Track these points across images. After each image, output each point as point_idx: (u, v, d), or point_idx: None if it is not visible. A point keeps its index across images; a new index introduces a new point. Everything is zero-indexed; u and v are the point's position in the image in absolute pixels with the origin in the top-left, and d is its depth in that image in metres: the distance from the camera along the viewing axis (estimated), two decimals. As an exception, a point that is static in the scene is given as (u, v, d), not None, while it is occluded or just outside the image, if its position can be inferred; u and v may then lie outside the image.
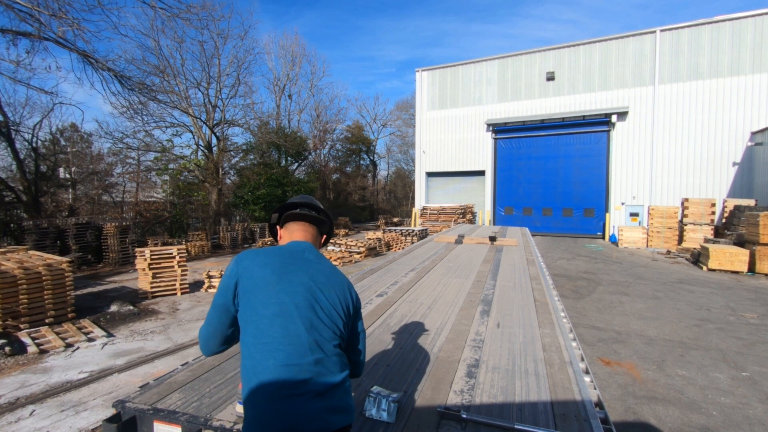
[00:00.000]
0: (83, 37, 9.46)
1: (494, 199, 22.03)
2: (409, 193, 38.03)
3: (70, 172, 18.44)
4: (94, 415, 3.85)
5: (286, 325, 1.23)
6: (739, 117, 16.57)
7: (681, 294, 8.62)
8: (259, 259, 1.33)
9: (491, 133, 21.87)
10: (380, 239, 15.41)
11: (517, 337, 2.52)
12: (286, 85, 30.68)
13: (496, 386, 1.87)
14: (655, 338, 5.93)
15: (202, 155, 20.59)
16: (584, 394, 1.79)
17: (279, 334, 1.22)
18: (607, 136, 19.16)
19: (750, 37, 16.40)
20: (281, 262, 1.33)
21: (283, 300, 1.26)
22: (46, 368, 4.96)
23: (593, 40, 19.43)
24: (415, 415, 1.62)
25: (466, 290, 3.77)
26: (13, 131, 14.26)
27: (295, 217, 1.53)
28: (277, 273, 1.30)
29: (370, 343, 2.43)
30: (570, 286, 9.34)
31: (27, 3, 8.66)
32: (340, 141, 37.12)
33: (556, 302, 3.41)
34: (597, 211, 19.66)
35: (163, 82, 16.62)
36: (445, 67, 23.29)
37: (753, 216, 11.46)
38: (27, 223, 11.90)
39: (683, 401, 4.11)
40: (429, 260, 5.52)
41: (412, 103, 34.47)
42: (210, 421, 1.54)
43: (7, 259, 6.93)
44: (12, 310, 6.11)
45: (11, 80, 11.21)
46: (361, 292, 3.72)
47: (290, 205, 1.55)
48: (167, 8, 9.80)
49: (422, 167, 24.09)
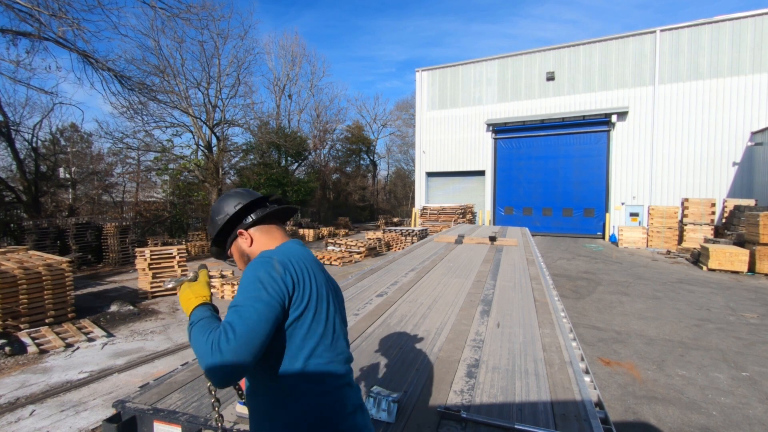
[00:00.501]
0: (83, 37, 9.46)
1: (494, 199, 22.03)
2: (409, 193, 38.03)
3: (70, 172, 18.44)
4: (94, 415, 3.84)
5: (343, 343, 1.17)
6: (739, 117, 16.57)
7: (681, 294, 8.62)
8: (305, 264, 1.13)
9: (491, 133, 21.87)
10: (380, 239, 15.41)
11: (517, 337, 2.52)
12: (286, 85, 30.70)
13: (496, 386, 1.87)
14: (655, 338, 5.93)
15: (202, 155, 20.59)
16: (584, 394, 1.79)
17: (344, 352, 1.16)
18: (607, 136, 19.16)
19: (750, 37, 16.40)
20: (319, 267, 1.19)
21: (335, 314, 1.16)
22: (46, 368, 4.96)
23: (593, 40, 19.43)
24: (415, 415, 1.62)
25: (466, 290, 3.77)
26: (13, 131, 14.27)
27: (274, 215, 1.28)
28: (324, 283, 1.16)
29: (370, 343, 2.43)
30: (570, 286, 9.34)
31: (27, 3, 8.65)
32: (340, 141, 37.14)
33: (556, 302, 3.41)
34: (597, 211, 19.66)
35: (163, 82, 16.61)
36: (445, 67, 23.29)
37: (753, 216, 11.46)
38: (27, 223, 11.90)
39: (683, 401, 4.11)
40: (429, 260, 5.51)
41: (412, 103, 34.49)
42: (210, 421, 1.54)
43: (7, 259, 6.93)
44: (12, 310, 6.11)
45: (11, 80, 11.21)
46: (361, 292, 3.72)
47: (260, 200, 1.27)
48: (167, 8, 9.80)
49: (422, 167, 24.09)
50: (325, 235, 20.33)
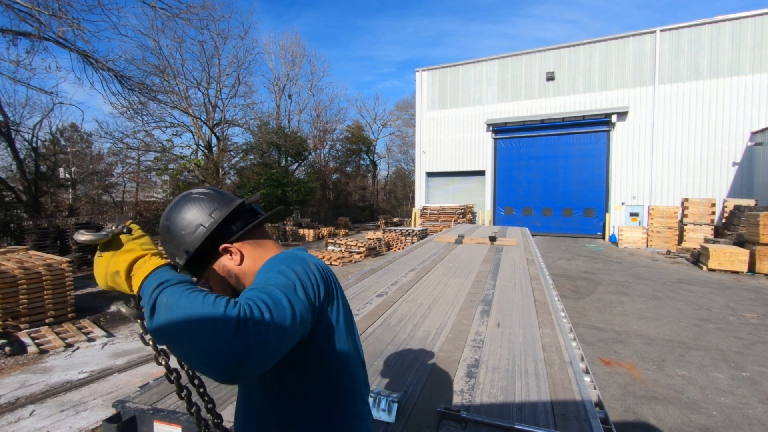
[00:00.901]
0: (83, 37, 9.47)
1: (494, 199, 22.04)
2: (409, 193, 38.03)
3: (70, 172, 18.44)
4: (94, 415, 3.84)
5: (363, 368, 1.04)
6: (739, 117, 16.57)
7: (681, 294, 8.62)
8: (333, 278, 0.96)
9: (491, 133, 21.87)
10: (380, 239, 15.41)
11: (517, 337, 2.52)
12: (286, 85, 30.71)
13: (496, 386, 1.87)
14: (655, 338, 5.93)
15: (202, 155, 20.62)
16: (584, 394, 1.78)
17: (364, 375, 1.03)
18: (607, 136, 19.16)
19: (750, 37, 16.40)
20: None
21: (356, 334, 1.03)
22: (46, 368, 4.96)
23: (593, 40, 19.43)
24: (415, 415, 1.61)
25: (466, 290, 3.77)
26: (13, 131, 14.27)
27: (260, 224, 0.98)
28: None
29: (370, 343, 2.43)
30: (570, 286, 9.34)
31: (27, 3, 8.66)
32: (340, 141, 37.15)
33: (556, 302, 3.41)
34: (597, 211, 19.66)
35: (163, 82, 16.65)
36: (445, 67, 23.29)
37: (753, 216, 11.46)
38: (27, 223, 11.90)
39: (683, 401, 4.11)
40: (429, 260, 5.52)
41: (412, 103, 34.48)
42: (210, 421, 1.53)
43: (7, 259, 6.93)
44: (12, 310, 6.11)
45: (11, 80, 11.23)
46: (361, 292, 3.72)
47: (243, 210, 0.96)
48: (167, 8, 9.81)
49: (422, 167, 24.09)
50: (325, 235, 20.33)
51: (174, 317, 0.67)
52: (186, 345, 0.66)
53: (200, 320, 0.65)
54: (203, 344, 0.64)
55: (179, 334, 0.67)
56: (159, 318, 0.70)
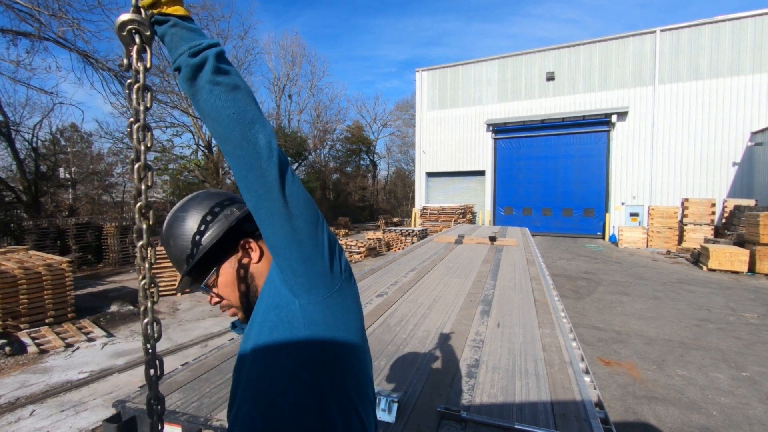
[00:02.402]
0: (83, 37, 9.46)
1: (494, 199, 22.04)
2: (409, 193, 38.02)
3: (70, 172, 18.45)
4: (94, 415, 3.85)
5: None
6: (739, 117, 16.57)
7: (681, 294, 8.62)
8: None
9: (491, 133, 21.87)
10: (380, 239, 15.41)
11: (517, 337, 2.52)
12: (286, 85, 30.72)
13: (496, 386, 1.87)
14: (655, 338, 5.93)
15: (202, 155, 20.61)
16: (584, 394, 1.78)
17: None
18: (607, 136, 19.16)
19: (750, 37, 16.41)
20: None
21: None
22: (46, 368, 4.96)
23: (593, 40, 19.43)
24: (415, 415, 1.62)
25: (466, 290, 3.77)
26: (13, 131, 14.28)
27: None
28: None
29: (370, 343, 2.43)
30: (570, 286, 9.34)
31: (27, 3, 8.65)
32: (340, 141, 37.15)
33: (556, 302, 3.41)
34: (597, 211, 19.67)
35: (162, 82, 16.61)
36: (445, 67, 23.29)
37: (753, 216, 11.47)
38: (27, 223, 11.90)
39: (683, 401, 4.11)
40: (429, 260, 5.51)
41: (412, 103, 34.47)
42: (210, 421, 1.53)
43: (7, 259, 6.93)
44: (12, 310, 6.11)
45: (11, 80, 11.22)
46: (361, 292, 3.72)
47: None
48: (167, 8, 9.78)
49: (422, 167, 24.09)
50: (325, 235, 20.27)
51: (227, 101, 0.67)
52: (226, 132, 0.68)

_____

* [Problem to solve]
If pictures appear among the records, do not carry them over; retype the rest exactly.

* [Response box]
Track these points across images. After each image, output each point as point_idx: (u, v, d), or point_idx: None if it is not visible. A point keeps its index across images; a new index introduces a new point. Everything is zero-indexed; u and v are the point's position in the image in absolute pixels with the origin in the top-left, and d is its depth in that image in metres: the distance from the camera along the viewing axis (estimated), two decimals. As an exception, a point that is static in the scene is given as (u, v, d), not None, while it is occluded or just outside the image, if its position can be inferred; u and v may then lie outside the image.
[00:00.000]
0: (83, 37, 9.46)
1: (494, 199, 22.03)
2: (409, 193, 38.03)
3: (70, 172, 18.44)
4: (94, 415, 3.85)
5: (286, 325, 1.23)
6: (739, 117, 16.57)
7: (681, 294, 8.62)
8: (259, 259, 1.33)
9: (491, 133, 21.87)
10: (380, 239, 15.41)
11: (517, 337, 2.52)
12: (286, 85, 30.68)
13: (496, 386, 1.87)
14: (655, 338, 5.93)
15: (202, 155, 20.59)
16: (584, 394, 1.79)
17: (279, 334, 1.22)
18: (607, 136, 19.16)
19: (750, 37, 16.40)
20: (281, 262, 1.33)
21: (283, 300, 1.26)
22: (46, 368, 4.96)
23: (593, 40, 19.43)
24: (415, 415, 1.62)
25: (466, 290, 3.77)
26: (13, 131, 14.26)
27: (295, 217, 1.53)
28: (277, 273, 1.30)
29: (370, 343, 2.43)
30: (570, 286, 9.34)
31: (27, 3, 8.66)
32: (340, 141, 37.12)
33: (556, 302, 3.41)
34: (597, 211, 19.66)
35: (163, 82, 16.62)
36: (445, 67, 23.29)
37: (753, 216, 11.46)
38: (27, 223, 11.90)
39: (683, 401, 4.11)
40: (429, 260, 5.52)
41: (412, 103, 34.47)
42: (210, 421, 1.54)
43: (7, 259, 6.93)
44: (12, 310, 6.11)
45: (11, 80, 11.21)
46: (361, 292, 3.72)
47: (290, 205, 1.55)
48: (167, 8, 9.80)
49: (422, 167, 24.09)
[00:00.501]
0: (83, 37, 9.46)
1: (494, 199, 22.03)
2: (409, 193, 38.03)
3: (70, 172, 18.44)
4: (94, 415, 3.84)
5: (343, 343, 1.17)
6: (739, 117, 16.57)
7: (681, 294, 8.62)
8: (305, 264, 1.13)
9: (491, 133, 21.87)
10: (380, 239, 15.41)
11: (517, 337, 2.52)
12: (286, 85, 30.70)
13: (496, 386, 1.87)
14: (655, 338, 5.93)
15: (202, 155, 20.59)
16: (584, 394, 1.79)
17: (344, 352, 1.16)
18: (607, 136, 19.16)
19: (750, 37, 16.40)
20: (319, 267, 1.19)
21: (335, 314, 1.16)
22: (46, 368, 4.96)
23: (593, 40, 19.43)
24: (415, 415, 1.62)
25: (466, 290, 3.77)
26: (13, 131, 14.27)
27: (274, 215, 1.28)
28: (324, 283, 1.16)
29: (370, 343, 2.43)
30: (570, 286, 9.34)
31: (27, 3, 8.65)
32: (340, 141, 37.14)
33: (556, 302, 3.41)
34: (597, 211, 19.66)
35: (163, 82, 16.61)
36: (445, 67, 23.29)
37: (753, 216, 11.46)
38: (27, 223, 11.90)
39: (683, 401, 4.11)
40: (429, 260, 5.51)
41: (412, 103, 34.49)
42: (210, 421, 1.54)
43: (7, 259, 6.93)
44: (12, 310, 6.11)
45: (11, 80, 11.21)
46: (361, 292, 3.72)
47: (260, 200, 1.27)
48: (167, 8, 9.80)
49: (422, 167, 24.09)
50: (325, 235, 20.33)
[00:00.901]
0: (83, 37, 9.47)
1: (494, 199, 22.04)
2: (409, 193, 38.03)
3: (70, 172, 18.44)
4: (94, 415, 3.84)
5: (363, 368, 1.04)
6: (739, 117, 16.57)
7: (681, 294, 8.62)
8: (333, 278, 0.96)
9: (491, 133, 21.87)
10: (380, 239, 15.41)
11: (517, 337, 2.52)
12: (286, 85, 30.71)
13: (496, 386, 1.87)
14: (655, 338, 5.93)
15: (202, 155, 20.62)
16: (584, 394, 1.78)
17: (364, 375, 1.03)
18: (607, 136, 19.16)
19: (750, 37, 16.40)
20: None
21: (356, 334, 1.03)
22: (46, 368, 4.96)
23: (593, 40, 19.43)
24: (415, 415, 1.61)
25: (466, 290, 3.77)
26: (13, 131, 14.27)
27: (260, 224, 0.98)
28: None
29: (370, 343, 2.43)
30: (570, 286, 9.34)
31: (27, 3, 8.66)
32: (340, 141, 37.15)
33: (556, 302, 3.41)
34: (597, 211, 19.66)
35: (163, 82, 16.65)
36: (445, 67, 23.29)
37: (753, 216, 11.46)
38: (27, 223, 11.90)
39: (683, 401, 4.11)
40: (429, 260, 5.52)
41: (412, 103, 34.48)
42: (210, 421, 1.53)
43: (7, 259, 6.93)
44: (12, 310, 6.11)
45: (11, 80, 11.23)
46: (361, 292, 3.72)
47: (243, 210, 0.96)
48: (167, 8, 9.81)
49: (422, 167, 24.09)
50: (325, 235, 20.33)
51: (174, 317, 0.67)
52: (186, 345, 0.66)
53: (200, 320, 0.65)
54: (203, 344, 0.64)
55: (179, 334, 0.67)
56: (159, 318, 0.70)
[00:02.402]
0: (83, 37, 9.46)
1: (494, 199, 22.04)
2: (409, 193, 38.02)
3: (70, 172, 18.45)
4: (94, 415, 3.85)
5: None
6: (739, 117, 16.57)
7: (681, 294, 8.62)
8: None
9: (491, 133, 21.87)
10: (380, 239, 15.41)
11: (517, 337, 2.52)
12: (286, 85, 30.72)
13: (496, 386, 1.87)
14: (655, 338, 5.93)
15: (202, 155, 20.61)
16: (584, 394, 1.78)
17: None
18: (607, 136, 19.16)
19: (750, 37, 16.41)
20: None
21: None
22: (46, 368, 4.96)
23: (593, 40, 19.43)
24: (415, 415, 1.62)
25: (466, 290, 3.77)
26: (13, 131, 14.28)
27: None
28: None
29: (370, 343, 2.43)
30: (570, 286, 9.34)
31: (27, 3, 8.65)
32: (340, 141, 37.15)
33: (556, 302, 3.41)
34: (597, 211, 19.67)
35: (162, 82, 16.61)
36: (445, 67, 23.29)
37: (753, 216, 11.47)
38: (27, 223, 11.90)
39: (683, 401, 4.11)
40: (429, 260, 5.51)
41: (412, 103, 34.47)
42: (210, 421, 1.53)
43: (7, 259, 6.93)
44: (12, 310, 6.11)
45: (11, 80, 11.22)
46: (361, 292, 3.72)
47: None
48: (167, 8, 9.78)
49: (422, 167, 24.09)
50: (325, 235, 20.27)
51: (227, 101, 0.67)
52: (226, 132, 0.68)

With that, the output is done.